Brano di riferimento ::
▼

Ma è davvero così? Siamo prigionieri di un destino? Se ne può, se ne deve dubitare. Se ne può perché ci sono i margini per congelare il conflitto prima che a farlo sia l’inverno atomico. Se ne deve perché siamo umani, e lo sono anche i contendenti – pur se nei due campi c’è chi considera disumano il nemico – per tali mossi dall’istinto di conservazione.
Per esplorare questa necessità, occorre analizzare i caratteri dello scontro. In cerca di uno spiraglio da dove avviare un percorso per uscirne. Premessa: non potrà essere vera pace, stante l’odio e gli orrori accumulati. Ma già un lungo periodo di sospensione servirebbe a stemperare il clima apocalittico e a preparare, se non la pace, la non-guerra.
Questo conflitto ha almeno tre dimensioni.
La prima, diretta, è lo scontro fra impero russo in decadenza e nazione ucraina in formazione, oggi saldata come mai dall’aggressione di Mosca, domani vedremo. Partita cominciata oltre cent’anni fa, con lunghe fasi pacifiche e diverse eruzioni belliche, di cui è arduo vedere la fine, se non nella scomparsa di uno o entrambi i soggetti in competizione. Ciò che certamente comporterebbe ulteriori e più vasti conflitti.
La seconda partita, sempre meno indiretta, è fra Russia e America o “Occidente collettivo”, per usare il gergo di Putin. Posta in gioco la frontiera orientale della Nato, che per Mosca non deve includere l’Ucraina. Ragione di fondo adottata dal Cremlino per spiegare l’“operazione militare speciale”. Questa dimensione ci investe direttamente come europei e italiani, parte del campo occidentale. Sotto ogni profilo: securitario, economico, culturale, psicologico.
La terza, ancora fredda, inquadra il campo di battaglia ucraino nella competizione strategica fra Stati Uniti e Cina, con la Russia sempre più schiacciata su Pechino per mancanza di alternative. Gli americani considerano primaria questa partita, con l’Ucraina teatro importante ma non decisivo.
Se ne deduce che la prima dimensione, quella russo-ucraina, sia pressoché intrattabile, a rischio anzi di produrre un massacro potenzialmente infinito, almeno finché esisteranno un russo e un ucraino. La seconda e la terza versione sono invece gestibili. In altri termini: saranno America e Russia a decidere la fine o la continuazione dello scontro. Con la Cina in veste di disonesto sensale (i cinesi hanno tutto l’interesse a tenere in piedi Mosca e a indebolire Washington) entrato clamorosamente in gioco via progetto di pace concordato in parte con Putin, i cui eventuali effetti misureremo già nei prossimi giorni.

▲

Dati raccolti
▼

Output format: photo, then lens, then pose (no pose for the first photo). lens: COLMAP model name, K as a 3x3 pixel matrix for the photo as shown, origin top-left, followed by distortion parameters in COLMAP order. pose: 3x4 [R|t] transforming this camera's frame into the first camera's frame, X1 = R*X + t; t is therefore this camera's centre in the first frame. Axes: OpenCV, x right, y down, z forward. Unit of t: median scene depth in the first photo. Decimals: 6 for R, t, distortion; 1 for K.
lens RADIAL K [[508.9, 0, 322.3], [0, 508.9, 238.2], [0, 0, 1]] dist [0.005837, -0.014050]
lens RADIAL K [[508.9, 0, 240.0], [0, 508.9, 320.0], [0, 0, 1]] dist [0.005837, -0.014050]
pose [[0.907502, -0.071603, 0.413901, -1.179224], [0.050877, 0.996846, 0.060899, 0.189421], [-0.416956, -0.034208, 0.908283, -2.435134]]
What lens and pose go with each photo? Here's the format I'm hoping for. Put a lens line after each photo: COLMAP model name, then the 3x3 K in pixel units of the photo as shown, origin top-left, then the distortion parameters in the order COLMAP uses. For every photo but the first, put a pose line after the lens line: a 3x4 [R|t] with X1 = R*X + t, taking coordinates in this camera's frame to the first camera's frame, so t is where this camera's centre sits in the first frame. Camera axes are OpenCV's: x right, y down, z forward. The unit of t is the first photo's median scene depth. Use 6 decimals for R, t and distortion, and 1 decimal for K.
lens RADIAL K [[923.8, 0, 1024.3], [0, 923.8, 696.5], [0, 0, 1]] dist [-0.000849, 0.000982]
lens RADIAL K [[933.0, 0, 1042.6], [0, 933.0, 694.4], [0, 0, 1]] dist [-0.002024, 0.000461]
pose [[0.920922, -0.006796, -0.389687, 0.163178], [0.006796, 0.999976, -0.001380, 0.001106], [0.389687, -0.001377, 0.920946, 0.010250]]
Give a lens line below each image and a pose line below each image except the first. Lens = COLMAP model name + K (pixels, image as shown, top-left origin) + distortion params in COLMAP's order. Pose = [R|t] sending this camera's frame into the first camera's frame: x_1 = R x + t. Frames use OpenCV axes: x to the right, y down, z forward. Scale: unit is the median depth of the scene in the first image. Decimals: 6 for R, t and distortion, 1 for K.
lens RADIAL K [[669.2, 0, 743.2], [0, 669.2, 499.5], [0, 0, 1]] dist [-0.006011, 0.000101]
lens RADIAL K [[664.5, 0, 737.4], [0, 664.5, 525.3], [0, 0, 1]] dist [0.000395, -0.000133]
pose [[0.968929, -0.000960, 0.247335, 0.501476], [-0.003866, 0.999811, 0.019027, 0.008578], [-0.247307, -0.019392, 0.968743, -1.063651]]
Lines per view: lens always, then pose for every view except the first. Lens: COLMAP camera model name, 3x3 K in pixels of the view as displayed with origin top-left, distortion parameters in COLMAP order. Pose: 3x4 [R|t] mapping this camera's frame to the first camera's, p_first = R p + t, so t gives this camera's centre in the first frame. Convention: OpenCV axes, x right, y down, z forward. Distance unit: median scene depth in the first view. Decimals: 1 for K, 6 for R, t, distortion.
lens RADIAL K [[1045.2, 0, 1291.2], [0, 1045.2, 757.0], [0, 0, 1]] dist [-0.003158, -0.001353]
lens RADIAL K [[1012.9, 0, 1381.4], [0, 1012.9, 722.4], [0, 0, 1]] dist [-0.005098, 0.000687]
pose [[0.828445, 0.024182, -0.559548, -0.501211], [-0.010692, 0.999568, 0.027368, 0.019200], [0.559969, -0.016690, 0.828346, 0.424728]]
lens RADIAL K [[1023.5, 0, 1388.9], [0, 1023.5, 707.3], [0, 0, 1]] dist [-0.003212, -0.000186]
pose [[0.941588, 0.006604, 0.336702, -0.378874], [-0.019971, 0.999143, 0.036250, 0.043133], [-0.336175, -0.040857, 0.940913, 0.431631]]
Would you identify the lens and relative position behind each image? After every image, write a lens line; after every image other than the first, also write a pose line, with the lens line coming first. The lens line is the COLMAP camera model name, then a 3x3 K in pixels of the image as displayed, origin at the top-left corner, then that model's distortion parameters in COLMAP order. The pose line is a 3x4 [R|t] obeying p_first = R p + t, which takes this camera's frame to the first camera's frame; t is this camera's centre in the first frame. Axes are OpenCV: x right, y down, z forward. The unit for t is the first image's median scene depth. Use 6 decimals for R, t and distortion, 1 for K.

▲

Istruzioni ::
• 1. Riporta fedelmente una parte del brano sul conflitto in Ucraina, partendo dalle parole "La prima, diretta, è" e fermandoti dopo le parole "economico, culturale, psicologico.".
• 2. Indica se ciascuna affermazione concorda con il brano sul conflitto in Ucraina, rispondendo sì o no e citando alla lettera le parole decisive del brano: (a) il conflitto ha almeno tre dimensioni; (b) gli americani considerano l'Ucraina un teatro decisivo; (c) dopo lo scontro sarà possibile una vera pace.
• 3. Prosegui il brano sul conflitto in Ucraina a partire dall'ultima frase riportata.

Risposte ai compiti ::
• 1.
La prima, diretta, è lo scontro fra impero russo in decadenza e nazione ucraina in formazione, oggi saldata come mai dall’aggressione di Mosca, domani vedremo. Partita cominciata oltre cent’anni fa, con lunghe fasi pacifiche e diverse eruzioni belliche, di cui è arduo vedere la fine, se non nella scomparsa di uno o entrambi i soggetti in competizione. Ciò che certamente comporterebbe ulteriori e più vasti conflitti.
La seconda partita, sempre meno indiretta, è fra Russia e America o “Occidente collettivo”, per usare il gergo di Putin. Posta in gioco la frontiera orientale della Nato, che per Mosca non deve includere l’Ucraina. Ragione di fondo adottata dal Cremlino per spiegare l’“operazione militare speciale”. Questa dimensione ci investe direttamente come europei e italiani, parte del campo occidentale. Sotto ogni profilo: securitario, economico, culturale, psicologico.

• 2.
(a) Sì: «Questo conflitto ha almeno tre dimensioni.»
(b) No: «con l’Ucraina teatro importante ma non decisivo»
(c) No: «non potrà essere vera pace, stante l’odio e gli orrori accumulati»

• 3.
Qualcosa si muove, sottotraccia, nel triangolo sino-russo-americano. In particolare fra Mosca e Washington. I sondaggi segreti non hanno finora prodotto nulla di visibile, ma il capo delle Forze armate americane, generale Mark Milley, affermando di non vedere come qualcuno possa vincere questa guerra ha con pragmatismo militare posto l’urgenza di un dialogo concreto su quale compromesso possa interrompere le ostilità. Il ragionamento del Pentagono – osteggiato da altri centri di potere, quali il Consiglio per la Sicurezza Nazionale e il Dipartimento di Stato, con Biden chiamato a trovare un punto di composizione fra le diverse agenzie, intelligence compresa – è il seguente.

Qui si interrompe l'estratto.